SOURCE EXTRACT ▸
Science does not deal with ‘rights’ and ‘wrongs’. It deals instead with descriptions of reality that are either ‘useful’ or ‘not useful’. Newton’s theory of gravity was not shown to be ‘wrong’ by the eclipse expedition. It was merely shown that there were some phenomena it could not describe, and for which a more sophisticated theory was required. But Newton’s theory still yields perfectly reliable predictions in many situations, including, for example, the timing of total solar eclipses. When a theory is shown to be useful in a wide range of situations, it becomes part of our standard model of the world. But this doesn’t make it true, because we will never know whether future experiments may supersede it. It may well be the case that physical situations will be found where general relativity is supplanted by another theory of gravity. Indeed, physicists already know that Einstein’s theory breaks down when matter is so dense that quantum effects become important. Einstein himself realised that this would probably happen to his theory.

TASKS FOR THIS EXERCISE ▸
**1.** List every word or phrase that the passage on scientific theories encloses in single quotation marks.
**2.** Carry the passage on scientific theories forward from its final sentence, writing in the same voice.
The listing is material separate from the passage on scientific theories.

EXCERPTED DATA ▸
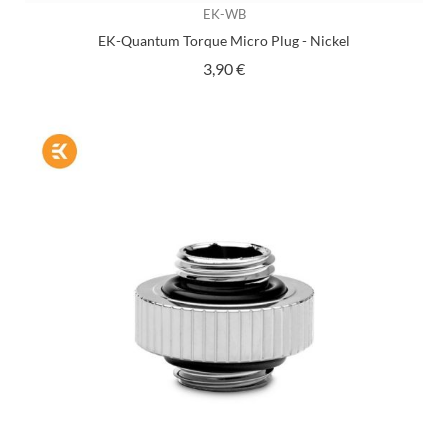
EK-WB
EK-Quantum Torque Micro Plug - Nickel
Prix
3,90 €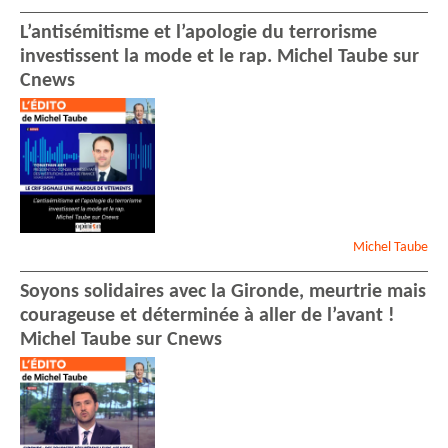
L’antisémitisme et l’apologie du terrorisme
investissent la mode et le rap. Michel Taube sur
Cnews
Michel
Taube
Soyons solidaires avec la Gironde, meurtrie mais
courageuse et déterminée à aller de l’avant !
Michel Taube sur Cnews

TASK RESPONSES ▸
**1.** ‘rights’, ‘wrongs’, ‘useful’, ‘not useful’, ‘wrong’

**2.**
Putting together the material for this book, I was struck by the many parallels between the events of 1919 and coverage of similar topics in the newspapers of 1999. One of the hot topics for the media in January 1999, for example, has been the discovery by an international team of astronomers that distant exploding stars called supernovae are much fainter than had been predicted. To cut a long story short, this means that these objects are thought to be much further away than expected. The inference then is that not only is the Universe expanding, but it is doing so at a faster and faster rate as time passes. In other words, the Universe is accelerating. The only way that modern theories can account for this acceleration is to suggest that there is an additional source of energy pervading the very vacuum of space. These observations therefore hold profound implications for fundamental physics.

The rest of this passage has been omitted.